1) VS Code workspace execution on folder open

Some repos include .vscode/tasks.json configured with runOn: "folderOpen". If a developer opens (and trusts) the project, a task runs automatically and launches a Node script that fetches a JavaScript loader (observed staged on Vercel) and executes it.

2) Build-time execution when running the app

Other variants trigger when a developer starts the project (for example, npm run dev). These repos embed malicious logic in seemingly normal assets (e.g., a trojanized jquery.min.js). The asset decodes a base64 URL, retrieves the loader (again, frequently from Vercel), and executes it in memory.

3) Backend startup execution with env exfiltration + dynamic RCE

A third path activates during server initialization/module import. Repos may contain a .env value like AUTH_API=<base64>. On startup, backend code decodes the endpoint, posts process.env to the attacker, then executes returned JavaScript using dynamic compilation (e.g., new Function("require", response.data)(require)). This can leak sensitive configuration and enables operator-driven follow-on payload delivery.

Stage 1 registration → staged command-and-control

Across all paths, execution converges on an initial “registrar” stage that profiles the host and polls a registration endpoint, receiving an instanceId to correlate subsequent activity.
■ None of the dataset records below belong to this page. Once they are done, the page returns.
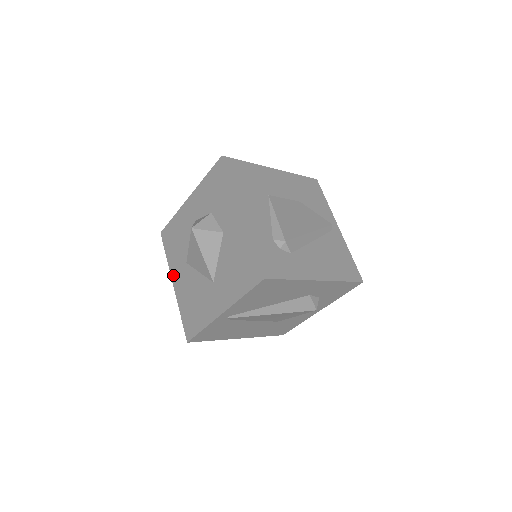
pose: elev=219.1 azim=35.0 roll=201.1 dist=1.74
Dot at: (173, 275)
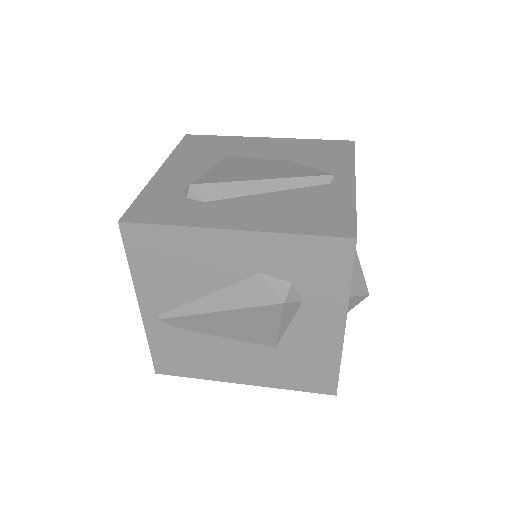
Dot at: occluded
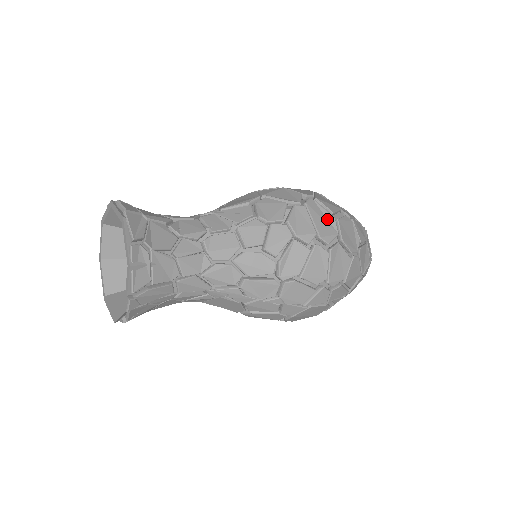
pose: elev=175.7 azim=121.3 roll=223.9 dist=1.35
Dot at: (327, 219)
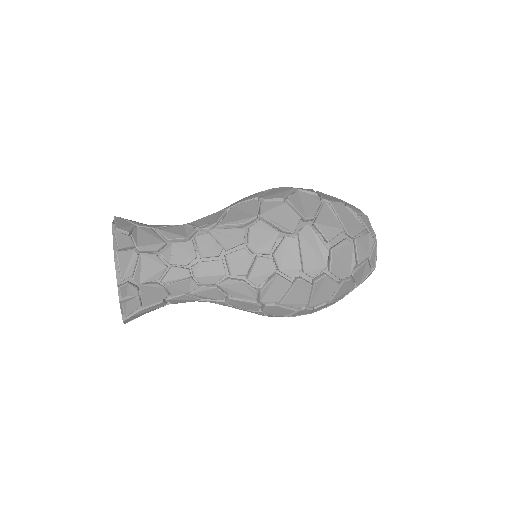
Dot at: (319, 249)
Telemetry also noted persistent callbacks to attacker-controlled infrastructure (including HTTP traffic on port 300) after initial staging.
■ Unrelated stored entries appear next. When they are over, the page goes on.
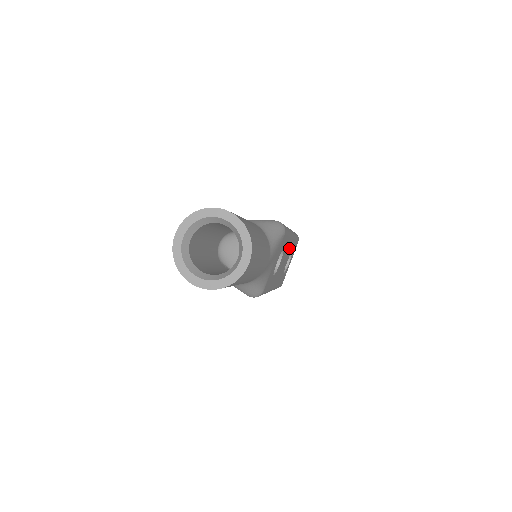
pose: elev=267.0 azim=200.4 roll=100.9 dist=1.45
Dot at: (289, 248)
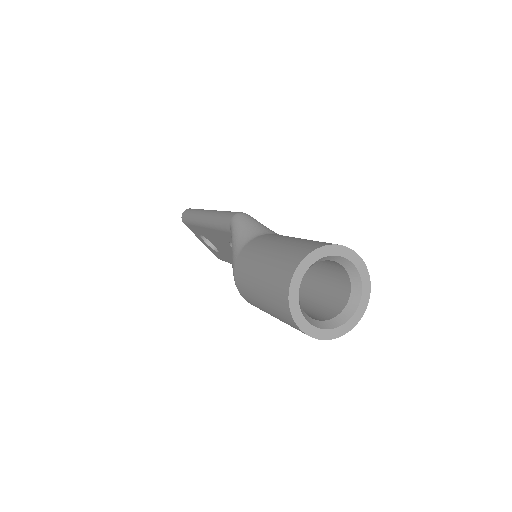
Dot at: occluded
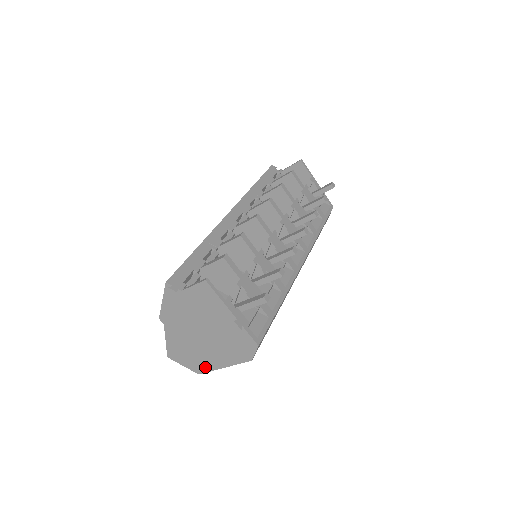
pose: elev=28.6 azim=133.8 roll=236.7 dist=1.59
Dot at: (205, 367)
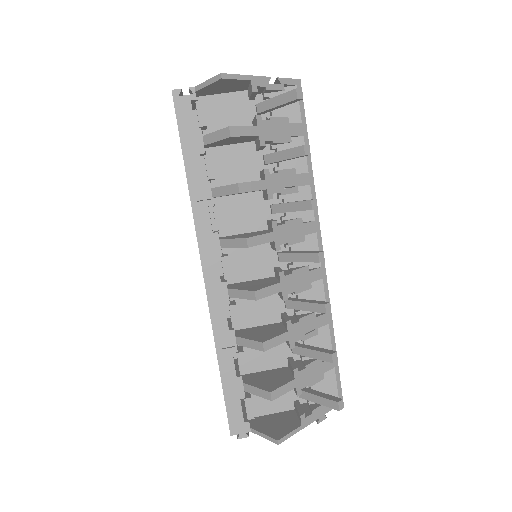
Dot at: occluded
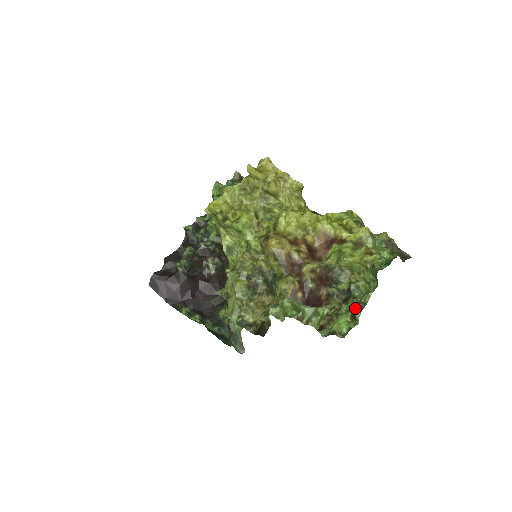
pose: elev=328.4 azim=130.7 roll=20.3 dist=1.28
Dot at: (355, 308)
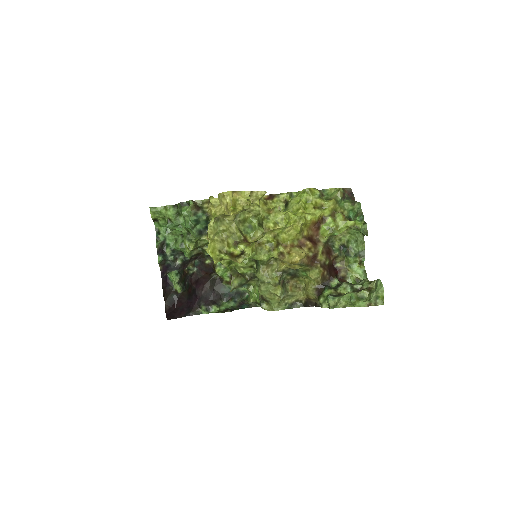
Dot at: (360, 258)
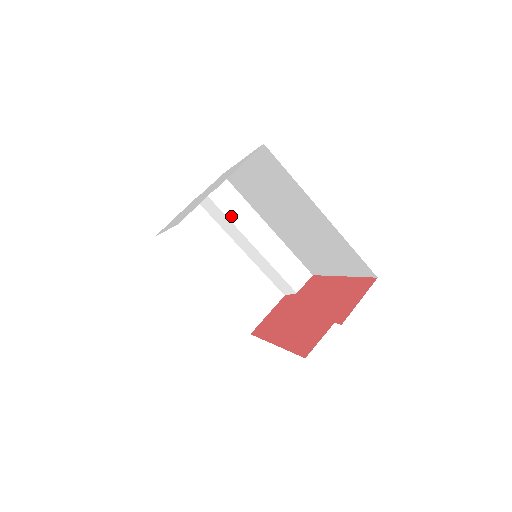
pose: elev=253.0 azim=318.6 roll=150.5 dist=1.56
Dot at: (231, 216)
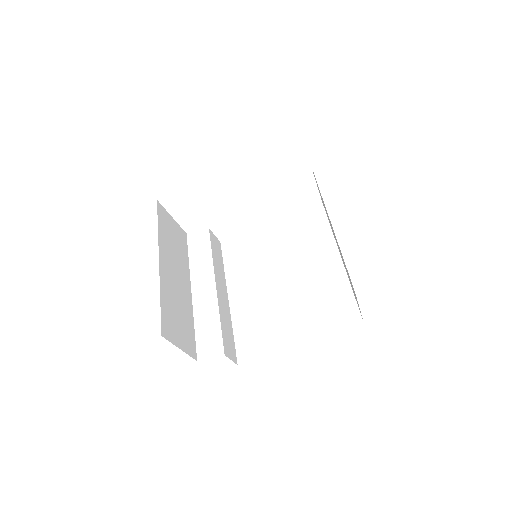
Dot at: (214, 257)
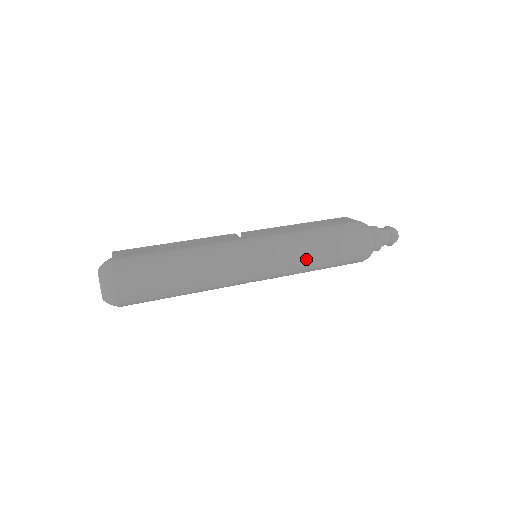
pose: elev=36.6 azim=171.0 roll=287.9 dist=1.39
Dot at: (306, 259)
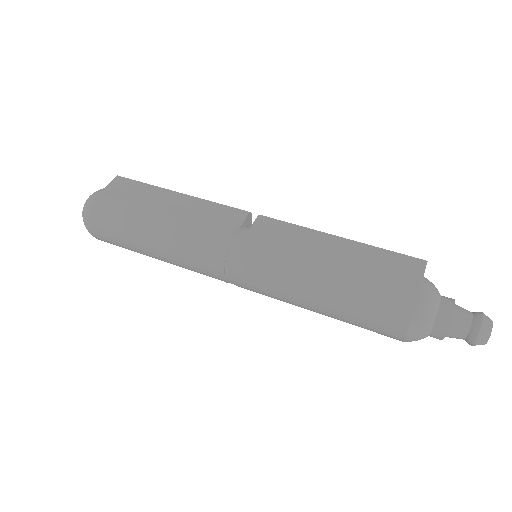
Dot at: (299, 302)
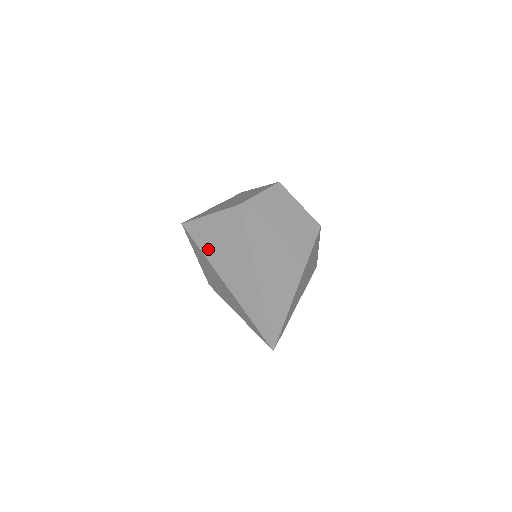
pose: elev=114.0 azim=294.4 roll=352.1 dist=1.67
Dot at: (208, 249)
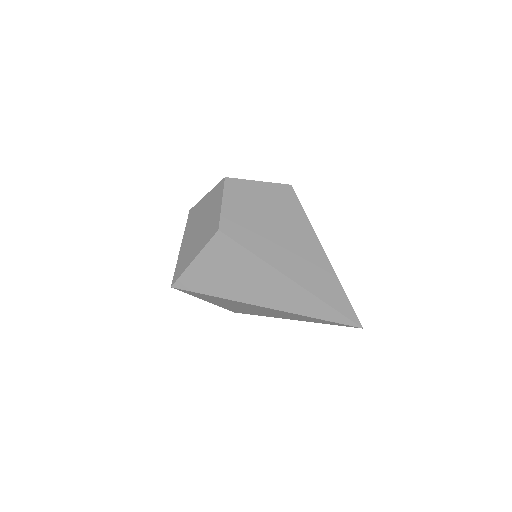
Dot at: (221, 290)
Impact for IT admins and security teams

• Higher risk on developer endpoints: Opening a repo can be enough to execute code if workspace tasks are trusted.
• Credential exposure: The backend startup path can exfiltrate environment variables (cloud keys, database credentials, CI tokens).
• Harder detection: In-memory execution and staged loaders can reduce obvious on-disk artifacts.

Action items / next steps

• Developer guidance: Treat take-home assessments and unfamiliar repos as untrusted; avoid clicking “Trust” in VS Code until reviewed.
• Repo inspection: Flag/inspect .vscode/tasks.json (especially runOn: "folderOpen"), unexpected Node scripts under .vscode/, and minified libraries that don’t match known-good hashes.
• Secret hygiene: Reduce reliance on long-lived secrets in .env; use managed identities/short-lived tokens where possible and rotate any exposed credentials.
• Detection & controls: Monitor Node.js processes for unusual outbound connections (e.g., dev tools calling staging domains followed by unknown C2), and consider egress restrictions from developer devices and build agents.
• Hunting: Search code hosting and internal mirrors for naming “families” and structural reuse patterns described by Microsoft (near-duplicate repos, similar loaders, repeated staging endpoints).